Document extract Start Marker

Me!2: On the Collapse of the Hanoi Summit.

What to make of the Hanoi fizzle? In seeking to answer that question we should be mindful that the full picture of the Hanoi summit has yet to emerge, but we have a fairly good idea of the broad outlines if not every little pixel. Doubtless the remaining ambiguities will become clearer over the coming days and weeks. I think the fizzle has potentially ominous implications that go well beyond the Korean peninsula.

In the lead up to Hanoi I wrote an article arguing that we appeared to be heading toward a fizzle. That article gets more age worthy with every passing day.

But well before, in 2017, I had argued what happened in that year represented an important, historical, sea change in international relations. North Korea is a small, poor, country. It has one of the lowest GDP per capita rates in the world. Yet in 2017 it successfully acquired the hydrogen bomb and the ability to deliver it to the contiguous United States. That means North Korea opened a type of “window of vulnerability” made possible by an ICBM with the range and throw weight to target America with high yield two stage thermonuclear warheads.  

Since the heyday of Ancient Athens much about social and economic life has changed. Rome came and went. Feudalism came and went. Royal absolutism came and went. The silk road came and went. All that stuff, and more. But throughout history the essentials of international relations remained as depicted by Thucydides in the Melian dialogue. Hitherto the problem of Melos has arisen when a small state, to the detriment and suffering of its people, came to think it could resist Athens. History is littered with examples for the strong do what they can, and the weak suffer what they must. The Milesians put their trust in the gods after Athens demanded its incorporation into the Athenian empire as a vassal state whom it could exploit and profit from. We know what happened next.  In the modern era those gods were democracy, liberalism, international law, socialism, internationalism, all those nice things. The Milesians of the world have fought valiantly but died all the same. Hanoi serves as a reminder of this.

Document extract End Marker
Entries supplied Start Marker

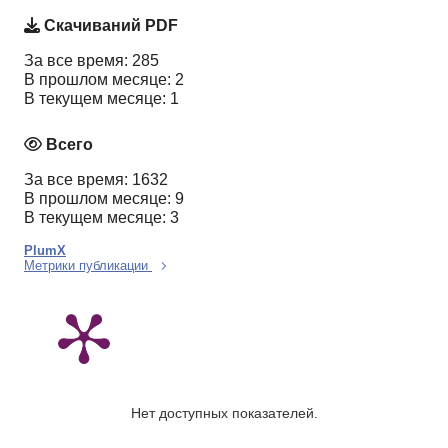
Скачиваний PDF
За все время: 285
В прошлом месяце: 2
В текущем месяце: 1
Всего
За все время: 1632
В прошлом месяце: 9
В текущем месяце: 3
PlumX
Метрики публикации
Нет доступных показателей.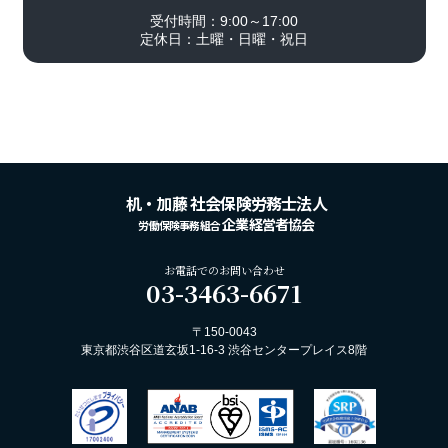
受付時間：9:00～17:00
定休日：土曜・日曜・祝日
机・加藤 社会保険労務士法人
企業経営者協会
労働保険事務組合
お電話でのお問い合わせ
03-3463-6671
〒150-0043
東京都渋谷区道玄坂1-16-3 渋谷センタープレイス8階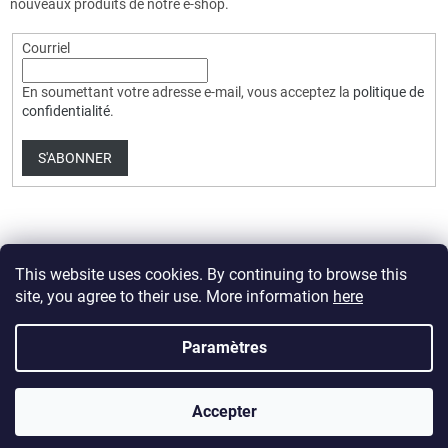
nouveaux produits de notre e-shop.
Courriel
En soumettant votre adresse e-mail, vous acceptez la
politique de
confidentialité
.
S'ABONNER
This website uses cookies. By continuing to browse this
site, you agree to their use. More information
here
Créé par Shoptet Premium
Paramètres
Copyright 2026
HobbyDrone.cz
. Tous droits réservés.
Modifier les
Accepter
paramètres des cookies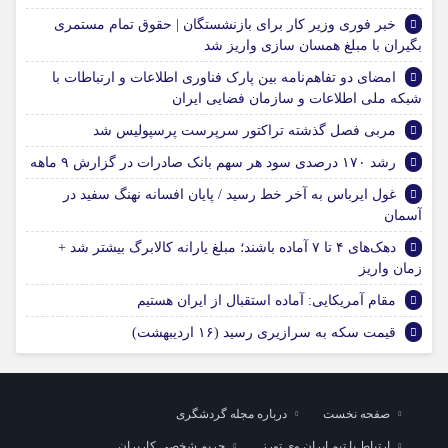
خبر فوری وزیر کار برای بازنشستگان | حقوق تمام مستمری
بگیران با مبلغ همسان سازی واریز شد
امضای دو تفاهم‌نامه بین پارک فناوری اطلاعات و ارتباطات با
شبکه ملی اطلاعات و سازمان فضایی ایران
مربی فصل گذشته تراکتور سرپرست پرسپولیس شد
رشد ۱۷۰ درصدی سود هر سهم بانک صادرات در گزارش ۹ ماهه
غول ایرباس به آخر خط رسید / پایان افسانه نهنگ سفید در
آسمان
دهک‌های ۴ تا ۷ آماده باشند؛ مبلغ یارانه کالابرگ بیشتر شد +
زمان واریز
مقام آمریکایی: آماده استقبال از ایران هستیم
قیمت سکه به سرازیری رسید (۱۶ اردیبهشت)
صفحه نخست
درباره مجله گردشگری
ارتباط با تیم ایران وی تورز
حریم شخصی کاربران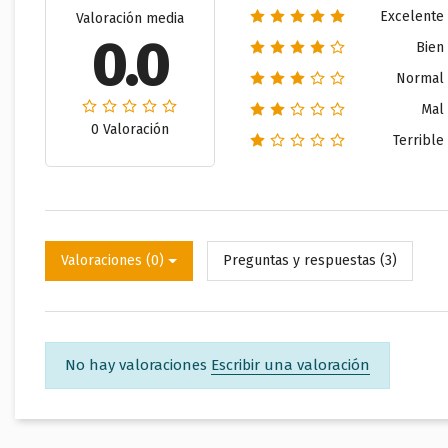
Excelente
Valoración media
0.0
Bien
Normal
Mal
0 Valoración
Terrible
Valoraciones (0)
Preguntas y respuestas (3)
No hay valoraciones
Escribir una valoración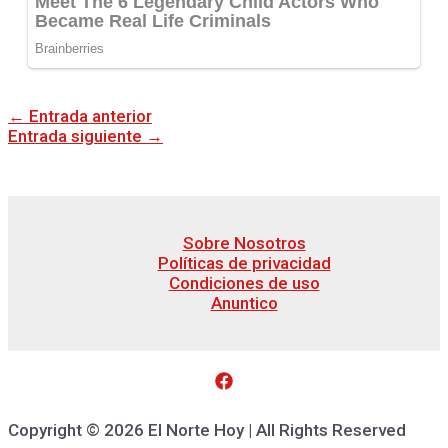
←
Entrada anterior
Entrada siguiente
→
Sobre Nosotros
Políticas de privacidad
Condiciones de uso
Anuntico
Copyright © 2026 El Norte Hoy | All Rights Reserved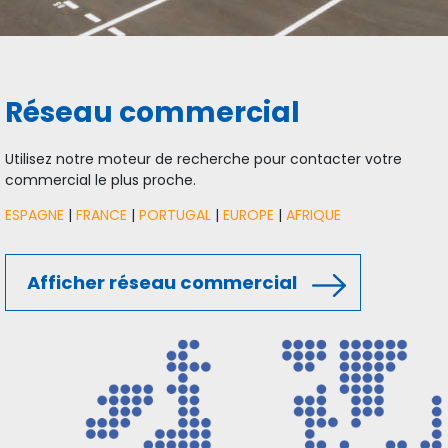
Réseau commercial
Utilisez notre moteur de recherche pour contacter votre
commercial le plus proche.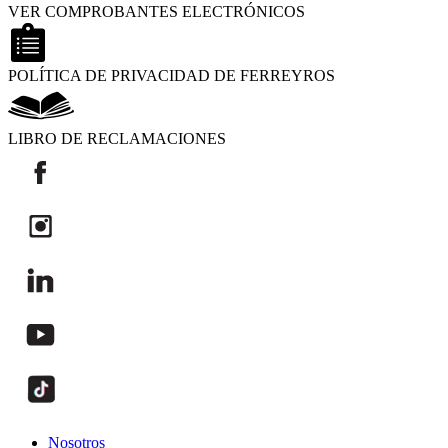
VER COMPROBANTES ELECTRÓNICOS
POLÍTICA DE PRIVACIDAD DE FERREYROS
LIBRO DE RECLAMACIONES
Nosotros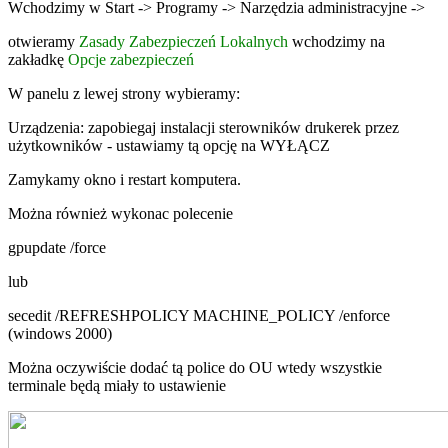
Wchodzimy w Start -> Programy -> Narzędzia administracyjne ->
otwieramy
Zasady Zabezpieczeń Lokalnych
wchodzimy na
zakładkę
Opcje zabezpieczeń
W panelu z lewej strony wybieramy:
Urządzenia: zapobiegaj instalacji sterowników drukerek przez
użytkowników - ustawiamy tą opcję na WYŁĄCZ
Zamykamy okno i restart komputera.
Można również wykonac polecenie
gpupdate /force
lub
secedit /REFRESHPOLICY MACHINE_POLICY /enforce
(windows 2000)
Można oczywiście dodać tą police do OU wtedy wszystkie
terminale będą miały to ustawienie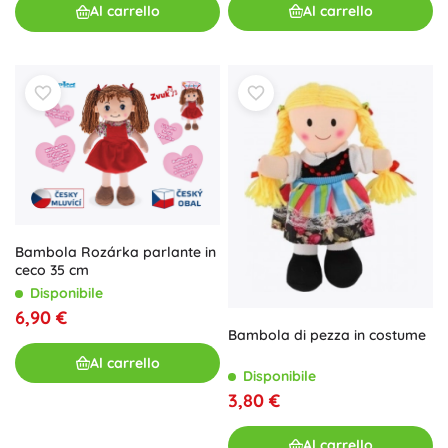
Al carrello
Al carrello
Bambola Rozárka parlante in
ceco 35 cm
Disponibile
6,90 €
Bambola di pezza in costume
Al carrello
Disponibile
3,80 €
Al carrello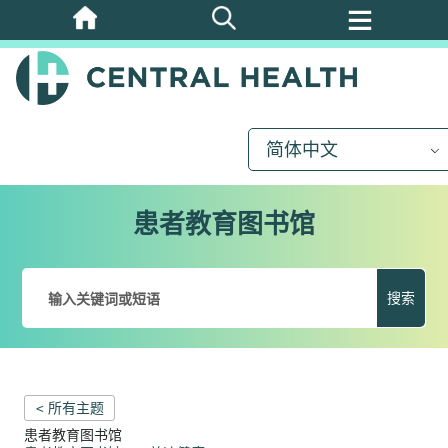
跳
至
主
要
内
简体中文
容
患者教育图书馆
搜索
< 所有主题
患者教育图书馆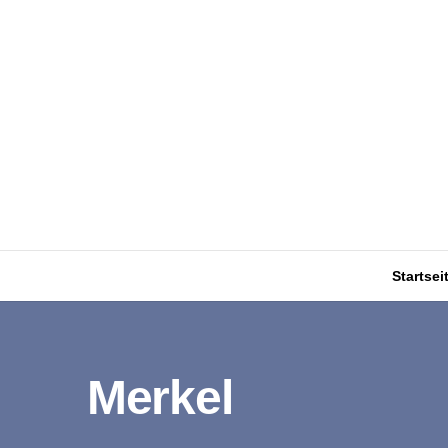
Startsei
Merkel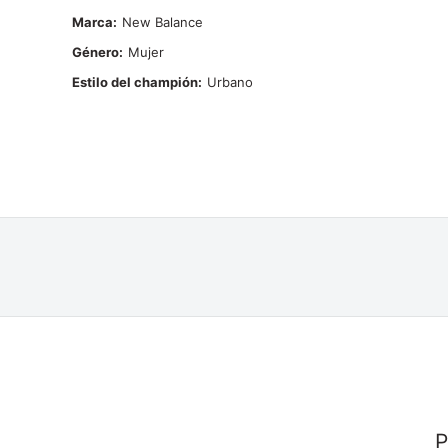
Marca
New Balance
Género
Mujer
Estilo del champión
Urbano
P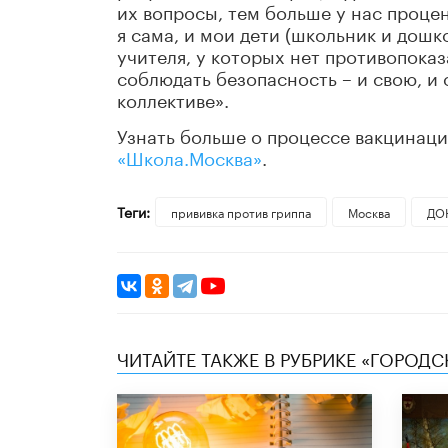
их вопросы, тем больше у нас процен
я сама, и мои дети (школьник и дошк
учителя, у которых нет противопоказ
соблюдать безопасность – и свою, и
коллективе».
Узнать больше о процессе вакцинац
«Школа.Москва»
.
Теги:
прививка против гриппа
Москва
ДО
ЧИТАЙТЕ ТАКЖЕ В РУБРИКЕ «ГОРОД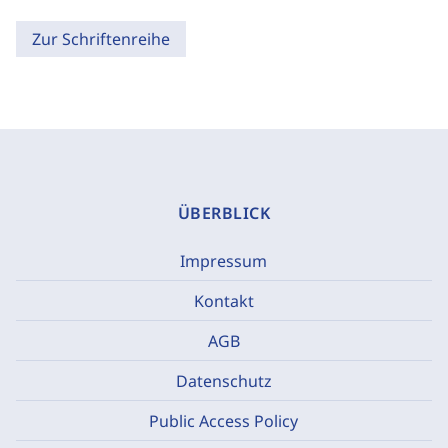
Zur Schriftenreihe
ÜBERBLICK
Impressum
Kontakt
AGB
Datenschutz
Public Access Policy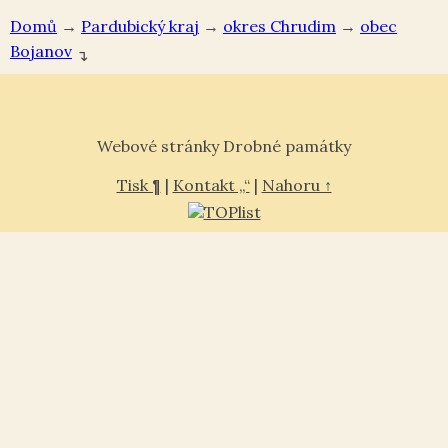
Domů
→
Pardubický kraj
→
okres Chrudim
→
Bojanov
↴
Webové stránky Drobné památky
Tisk ¶
|
Kontakt „“
|
Nahoru ↑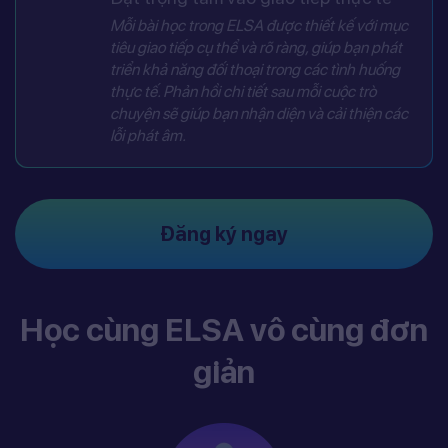
Mỗi bài học trong ELSA được thiết kế với mục
tiêu giao tiếp cụ thể và rõ ràng, giúp bạn phát
triển khả năng đối thoại trong các tình huống
thực tế. Phản hồi chi tiết sau mỗi cuộc trò
chuyện sẽ giúp bạn nhận diện và cải thiện các
lỗi phát âm.
Đăng ký ngay
Học cùng ELSA vô cùng đơn
giản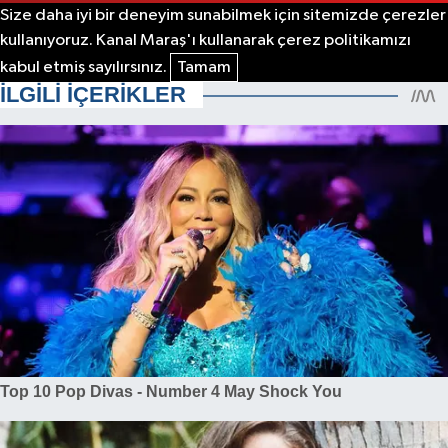
Size daha iyi bir deneyim sunabilmek için sitemizde çerezler
kullanıyoruz. Kanal Maraş'ı kullanarak çerez politikamızı
kabul etmiş sayılırsınız.
Tamam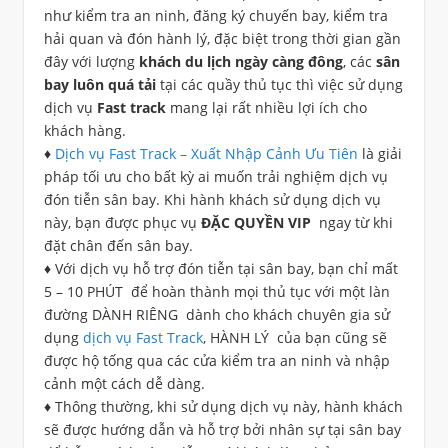
như kiểm tra an ninh, đăng ký chuyến bay, kiểm tra
hải quan và đón hành lý, đặc biệt trong thời gian gần
đây với lượng
khách du lịch ngày càng đông
, các
sân
bay luôn quá tải
tại các quầy thủ tục thì việc sử dụng
dịch vụ
Fast track
mang lại rất nhiều lợi ích cho
khách hàng.
♦
Dịch vụ Fast Track – Xuất Nhập Cảnh Ưu Tiên
là giải
pháp tối ưu cho bất kỳ ai muốn trải nghiệm dịch vụ
đón tiễn sân bay. Khi hành khách sử dụng dịch vụ
này, bạn được phục vụ
ĐẶC QUYỀN VIP
ngay từ khi
đặt chân đến sân bay.
♦ Với dịch vụ hỗ trợ đón tiễn tại sân bay, bạn chỉ mất
5 – 10 PHÚT để hoàn thành mọi thủ tục với một làn
đường DÀNH RIÊNG dành cho khách chuyên gia sử
dụng
dịch vụ Fast Track
, HÀNH LÝ của bạn cũng sẽ
được hộ tống qua các cửa kiểm tra an ninh và nhập
cảnh một cách dễ dàng.
♦ Thông thường, khi sử dụng dịch vụ này, hành khách
sẽ được hướng dẫn và hỗ trợ bởi nhân sự tại sân bay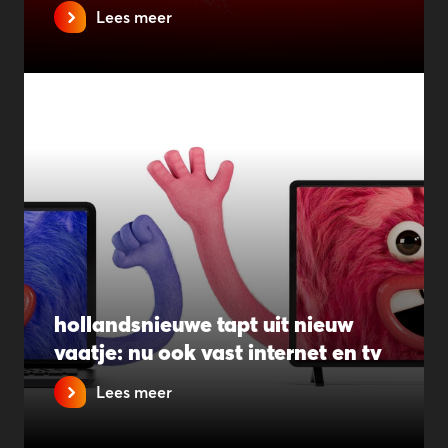
Lees meer
hollandsnieuwe tapt uit nieuw
vaatje: nu ook vast internet en tv
Lees meer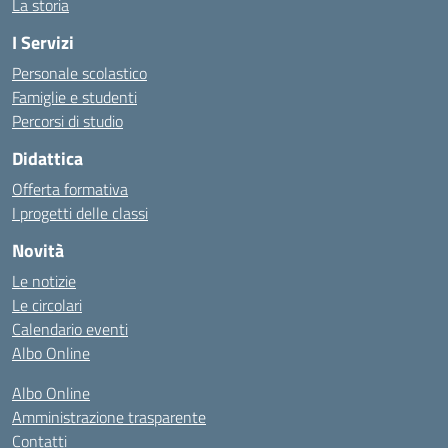
La storia
I Servizi
Personale scolastico
Famiglie e studenti
Percorsi di studio
Didattica
Offerta formativa
I progetti delle classi
Novità
Le notizie
Le circolari
Calendario eventi
Albo Online
Albo Online
Amministrazione trasparente
Contatti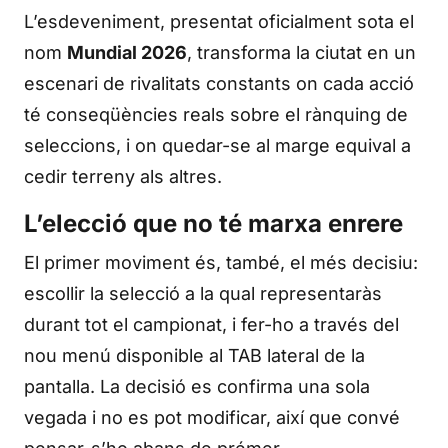
L’esdeveniment, presentat oficialment sota el
nom
Mundial 2026
, transforma la ciutat en un
escenari de rivalitats constants on cada acció
té conseqüències reals sobre el rànquing de
seleccions, i on quedar-se al marge equival a
cedir terreny als altres.
L’elecció que no té marxa enrere
El primer moviment és, també, el més decisiu:
escollir la selecció a la qual representaràs
durant tot el campionat, i fer-ho a través del
nou menú disponible al TAB lateral de la
pantalla. La decisió es confirma una sola
vegada i no es pot modificar, així que convé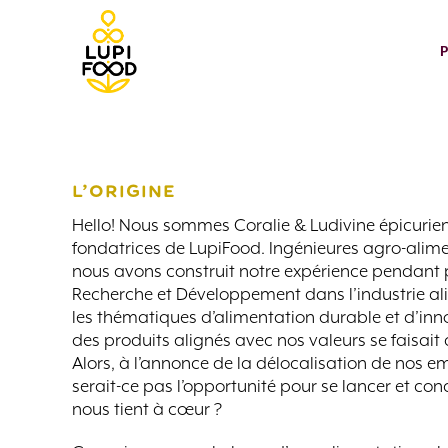
L’ORIGINE
Hello! Nous sommes Coralie & Ludivine épicurie
fondatrices de LupiFood. Ingénieures agro-alime
nous avons construit notre expérience pendant p
Recherche et Développement dans l’industrie al
les thématiques d’alimentation durable et d’inno
des produits alignés avec nos valeurs se faisait d
Alors, à l’annonce de la délocalisation de nos emp
serait-ce pas l’opportunité pour se lancer et conc
nous tient à cœur ?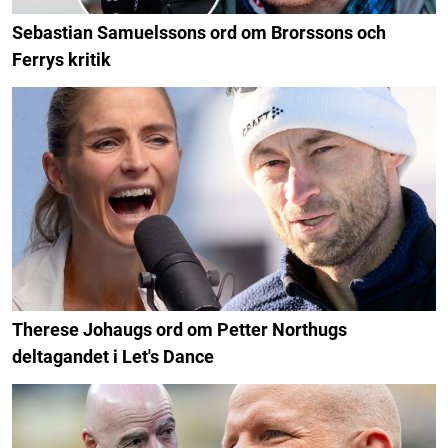
Sebastian Samuelssons ord om Brorssons och
Ferrys kritik
Therese Johaugs ord om Petter Northugs
deltagandet i Let's Dance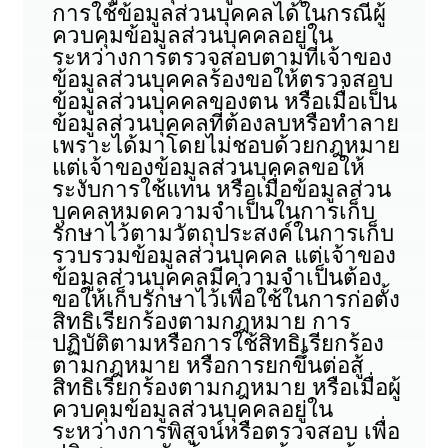
การใช้ข้อมูลส่วนบุคคลได้ในกรณีผู้
ควบคุมข้อมูลส่วนบุคคลอยู่ใน
ระหว่างการตรวจสอบตามที่เจ้าของ
ข้อมูลส่วนบุคคลร้องขอให้ตรวจสอบ
ข้อมูลส่วนบุคคลของตน หรือเมื่อเป็น
ข้อมูลส่วนบุคคลที่ต้องลบหรือทำลาย
เพราะได้มาโดยไม่ชอบด้วยกฎหมาย
แต่เจ้าของข้อมูลส่วนบุคคลขอให้
ระงับการใช้แทน หรือเมื่อข้อมูลส่วน
บุคคลหมดความจำเป็นในการเก็บ
รักษาไว้ตามวัตถุประสงค์ในการเก็บ
รวบรวมข้อมูลส่วนบุคคล แต่เจ้าของ
ข้อมูลส่วนบุคคลมีความจำเป็นต้อง
ขอให้เก็บรักษาไว้เพื่อใช้ในการก่อตั้ง
สิทธิเรียกร้องตามกฎหมาย การ
ปฏิบัติตามหรือการใช้สิทธิเรียกร้อง
ตามกฎหมาย หรือการยกขึ้นต่อสู้
สิทธิเรียกร้องตามกฎหมาย หรือเมื่อผู้
ควบคุมข้อมูลส่วนบุคคลอยู่ใน
ระหว่างการพิสูจน์หรือตรวจสอบ เพื่อ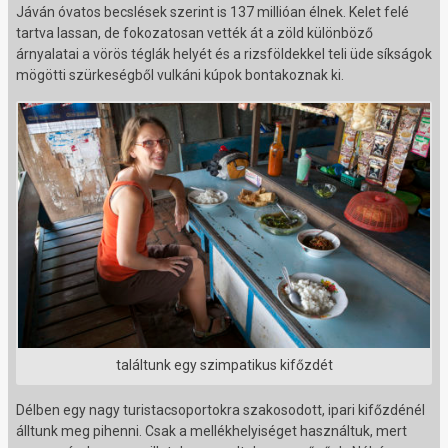
Jáván óvatos becslések szerint is 137 millióan élnek. Kelet felé
tartva lassan, de fokozatosan vették át a zöld különböző
árnyalatai a vörös téglák helyét és a rizsföldekkel teli üde síkságok
mögötti szürkeségből vulkáni kúpok bontakoznak ki.
találtunk egy szimpatikus kifőzdét
Délben egy nagy turistacsoportokra szakosodott, ipari kifőzdénél
álltunk meg pihenni. Csak a mellékhelyiséget használtuk, mert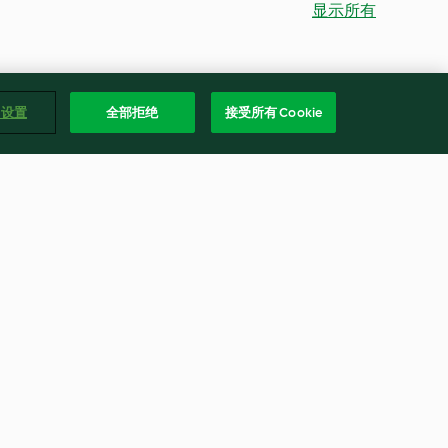
显示所有
e 设置
全部拒绝
接受所有 Cookie
饭
波士顿龙虾泡饭
4.9
(19)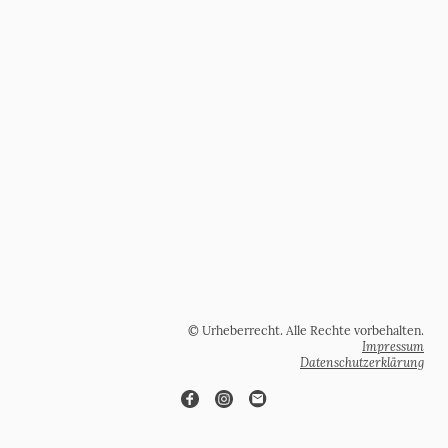
© Urheberrecht. Alle Rechte vorbehalten.
Impressum
Datenschutzerklärung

Entries supplied End Marker

Explore the material:
**a.** Summarize the essay on the Hanoi summit in two sentences.
**b.** According to the essay on the Hanoi summit, what did North Korea acquire in 2017?
These lines have nothing to do with the essay on the Hanoi summit.

Responses to the exercise:
**a.** The writer sees the fizzle of the Hanoi summit as having possibly ominous effects well beyond the Korean peninsula, noting that North Korea, a small and poor country, gained the hydrogen bomb and the means to deliver it to the contiguous United States in 2017. Drawing on Thucydides' Melian dialogue, the writer argues that the strong have always done what they can while the weak suffer what they must, and that Hanoi is a reminder of this.

**b.** It acquired the hydrogen bomb and the ability to deliver it to the contiguous United States.